When I’m in town, I purchase Langenfelder Pork from the Chestertown Farmers Market or from Guernsey Depot in Chestertown. When the youngest generation of the family is home from college, they are present at the Farmers Market, but other local market options include Emily’s Produce in Cambridge, Twin Oak Farms in Stockton, Filmer’s Market in Delaware, among a growing number of family run shops. You can also order directly from the Langenfelder Pork website for local pickup.

Dutch and Pat Langenfelder, the family’s fifth generation, moved the farm to Kent County roughly thirty years ago. Their children, Jennifer, Bill, and Kristen have continued to run the operation today.
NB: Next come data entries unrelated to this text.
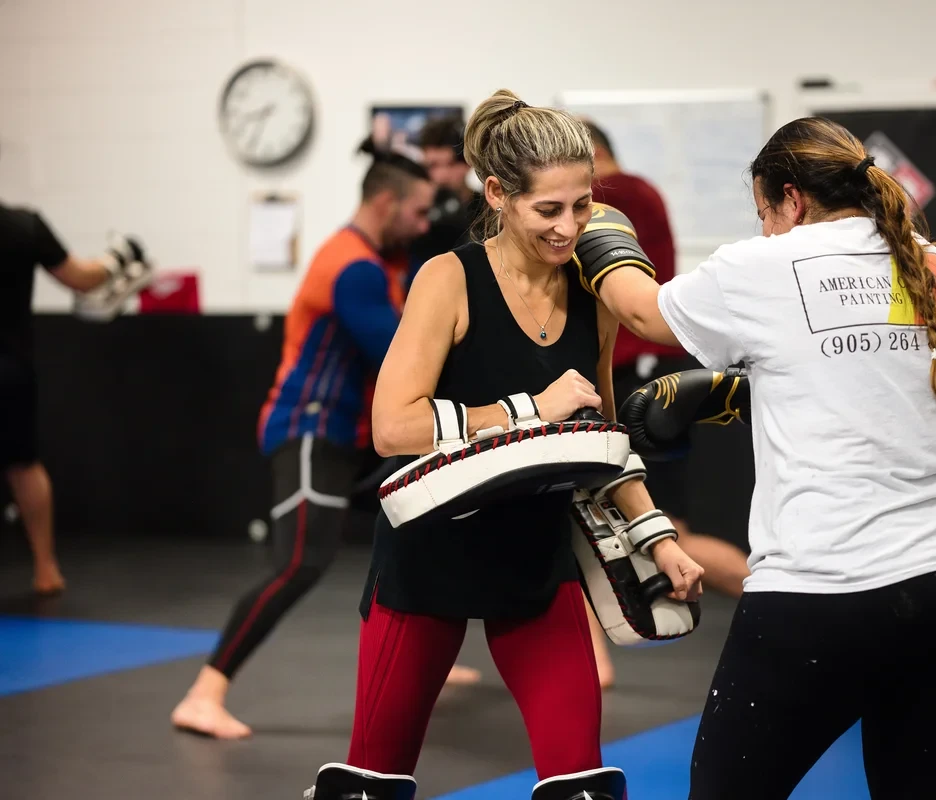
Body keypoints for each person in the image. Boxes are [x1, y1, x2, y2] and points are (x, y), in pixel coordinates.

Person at [577, 116, 936, 799]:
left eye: (763, 214)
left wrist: (599, 225)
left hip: (835, 587)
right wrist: (747, 390)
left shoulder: (768, 263)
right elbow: (882, 380)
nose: (762, 231)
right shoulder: (929, 260)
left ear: (792, 199)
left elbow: (640, 312)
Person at [333, 89, 703, 796]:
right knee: (368, 788)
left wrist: (658, 537)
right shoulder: (449, 278)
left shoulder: (591, 292)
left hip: (536, 561)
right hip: (427, 563)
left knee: (583, 788)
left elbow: (598, 434)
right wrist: (531, 407)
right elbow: (393, 426)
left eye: (583, 205)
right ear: (498, 193)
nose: (571, 228)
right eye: (549, 210)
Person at [170, 142, 455, 740]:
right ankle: (205, 691)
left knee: (422, 528)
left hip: (353, 437)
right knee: (300, 562)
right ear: (386, 202)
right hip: (310, 431)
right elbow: (400, 351)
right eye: (420, 211)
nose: (425, 225)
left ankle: (426, 654)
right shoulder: (353, 267)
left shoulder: (382, 260)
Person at [584, 119, 752, 601]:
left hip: (644, 372)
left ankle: (773, 598)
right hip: (643, 368)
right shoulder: (637, 194)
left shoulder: (622, 194)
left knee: (669, 528)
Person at [1, 202, 147, 595]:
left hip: (12, 369)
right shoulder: (22, 225)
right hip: (11, 370)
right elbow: (83, 278)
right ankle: (46, 570)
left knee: (24, 466)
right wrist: (120, 256)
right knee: (23, 466)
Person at [404, 114, 486, 294]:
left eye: (448, 164)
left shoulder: (488, 211)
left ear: (467, 163)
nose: (440, 176)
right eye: (432, 166)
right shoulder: (415, 216)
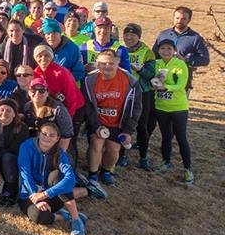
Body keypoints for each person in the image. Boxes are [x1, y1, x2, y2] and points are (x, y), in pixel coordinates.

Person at [82, 48, 141, 190]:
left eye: (110, 63)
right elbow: (88, 106)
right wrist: (96, 125)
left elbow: (136, 108)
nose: (107, 66)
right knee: (96, 143)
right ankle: (93, 174)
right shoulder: (90, 80)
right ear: (97, 63)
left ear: (118, 63)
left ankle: (106, 171)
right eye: (103, 63)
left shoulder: (130, 81)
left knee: (113, 149)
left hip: (117, 121)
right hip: (98, 120)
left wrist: (128, 131)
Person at [18, 122, 86, 235]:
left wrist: (45, 194)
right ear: (39, 134)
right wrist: (36, 198)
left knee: (57, 177)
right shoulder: (26, 147)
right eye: (44, 133)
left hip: (52, 195)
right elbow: (25, 174)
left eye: (51, 135)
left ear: (57, 138)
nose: (47, 137)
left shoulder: (59, 153)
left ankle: (76, 220)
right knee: (38, 216)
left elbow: (70, 179)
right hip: (30, 194)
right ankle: (65, 217)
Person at [153, 38, 194, 184]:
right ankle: (165, 161)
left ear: (174, 50)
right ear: (158, 51)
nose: (166, 51)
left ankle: (188, 168)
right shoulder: (156, 64)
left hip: (178, 107)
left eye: (169, 49)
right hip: (161, 106)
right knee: (166, 136)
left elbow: (181, 85)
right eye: (163, 49)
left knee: (181, 137)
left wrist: (166, 87)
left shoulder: (180, 64)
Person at [123, 23, 158, 170]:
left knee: (142, 126)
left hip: (142, 92)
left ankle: (143, 158)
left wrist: (142, 69)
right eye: (126, 34)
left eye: (133, 35)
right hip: (125, 92)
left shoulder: (147, 52)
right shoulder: (120, 49)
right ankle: (121, 155)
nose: (129, 37)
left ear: (139, 36)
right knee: (123, 125)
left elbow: (152, 74)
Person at [153, 6, 210, 84]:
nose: (179, 21)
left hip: (182, 79)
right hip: (161, 78)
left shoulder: (195, 38)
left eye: (183, 19)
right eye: (177, 18)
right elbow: (154, 54)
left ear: (189, 20)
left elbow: (205, 60)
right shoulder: (163, 34)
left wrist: (186, 60)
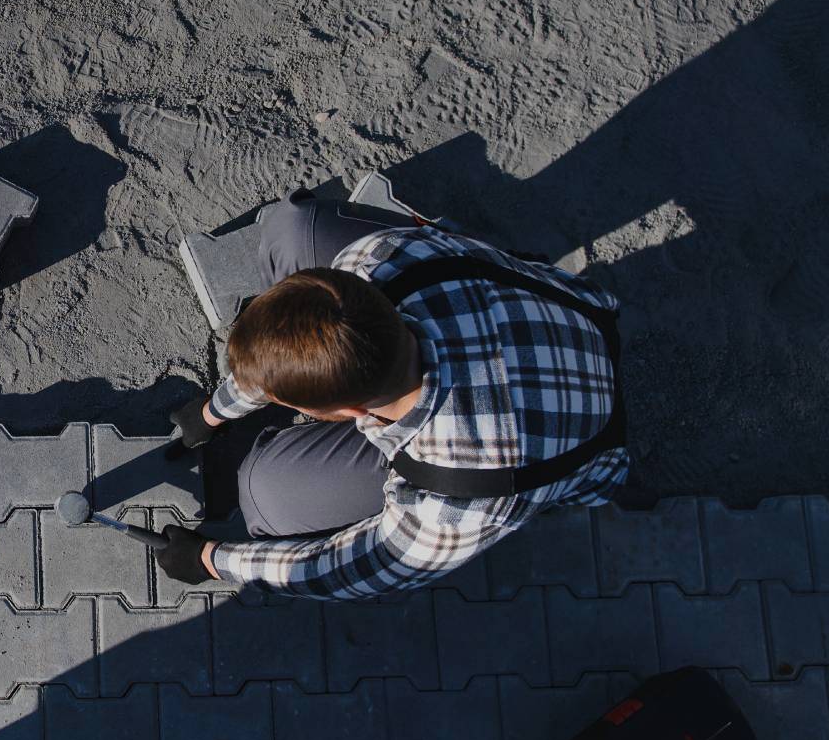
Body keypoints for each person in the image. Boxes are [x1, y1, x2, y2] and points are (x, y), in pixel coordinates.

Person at [156, 188, 629, 598]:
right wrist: (214, 412)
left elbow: (350, 569)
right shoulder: (378, 261)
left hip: (580, 441)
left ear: (349, 411)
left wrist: (213, 560)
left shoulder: (455, 498)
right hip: (575, 321)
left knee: (264, 494)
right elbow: (287, 350)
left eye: (291, 403)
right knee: (294, 228)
The family are independent pork producers, which affords them greater flexibility with their business than contract growing would.

At home in Brooklyn, I crave the Langenfelder loose sausage and cheddar brats. I taste a gamier flavor to the sausage meat than pork purchased from my local big-chain grocery, and my pasta sauce, tacos, and stir-fries are better for it. When I met with Jennifer at the farm in Kennedyville, she explained that the unique flavor is due to an absence of sage, which features more prominently in other brands of sausage, which allows the true flavor of the pork to come through.

In terms of a secret ingredient to the family’s success or the taste of their pork, there is none. Their success comes from hard work, consistency, and a continuing drive from each successive generation to keep the family business running. Jennifer notes, “This is a 24/7/365 type of job. Even on Christmas Day, we open our presents, and then head out to check on the pigs.”

Despite the rise of farmer influencer culture, which is important to telling the story of growers but at times can make the profession seem easy, the reality is that farm work is hard, messy, and often unglamorous work. The Langenfelders have a large-scale operation with over 600 pigs at their farm. They run a “farrow to finish” operation, meaning that pigs are raised from birth until slaughter, which requires a knowledge and proficiency of raising the animals at different stages of life. Sows are moved to a nursery where they give birth to litters as large as fourteen piglets. Nursing piglets are often in a precarious position due to the sow’s massive size, so the piglets are monitored to ensure their safety. Assisting with births and ensuring the largest number of piglets can reach maturity guarantees your hands are going to get dirty.

Further adding to the reality of farm life, the hogs’ manure is repurposed as fertilizer for the farm’s crops, and that task doesn’t happen without human labor. Farmers like the Langenfelders know the realities of life, death, all manner of smells and sounds, and the daily grind of a job where you never officially clock out.

Surprising to me were the technological advancements involved in raising hogs, such as electronic sow feeding. This is an automated feeding system with sensors on the tagged sows that controls their daily feed intake. I observed the hogs feeding while a chorus of grunts and squeals echoed like a concert at Red Rocks. As massive sows dined on the family’s homegrown grain, Jennifer pointed out different hogs and told me about their characteristics: who asserts their dominance and who is more ornery than others.

Dutch Langenfelder (back, right) with his family, from left: daughter Jennifer, son Bill, wife Pat, and daughter Kristen.

Kent County has not been immune to the challenges of nationwide labor shortages. Fortunately for the Langenfelders, Jennifer, Bill, and Kristin have seven children between them and this youngest generation have already committed to running the family brand in the future. Bill’s daughters Lexi and Kendall run the Langenfelder booth at the farmer’s market when they are home from college during summer break. Jennifer’s son Drew works for the family business full time, while her sons Mark and Mitch, as well as Kristen’s sons Dutch and Michael, help with planting and harvesting during the busy season.

For residents of Kent County and the wider Delmarva Peninsula, be thankful that you don’t need to travel far to get the best pork around. For me, I’m just happy knowing that regularly stocking up on my favorite local pork during visits to the Eastern Shore will continue for many years to come.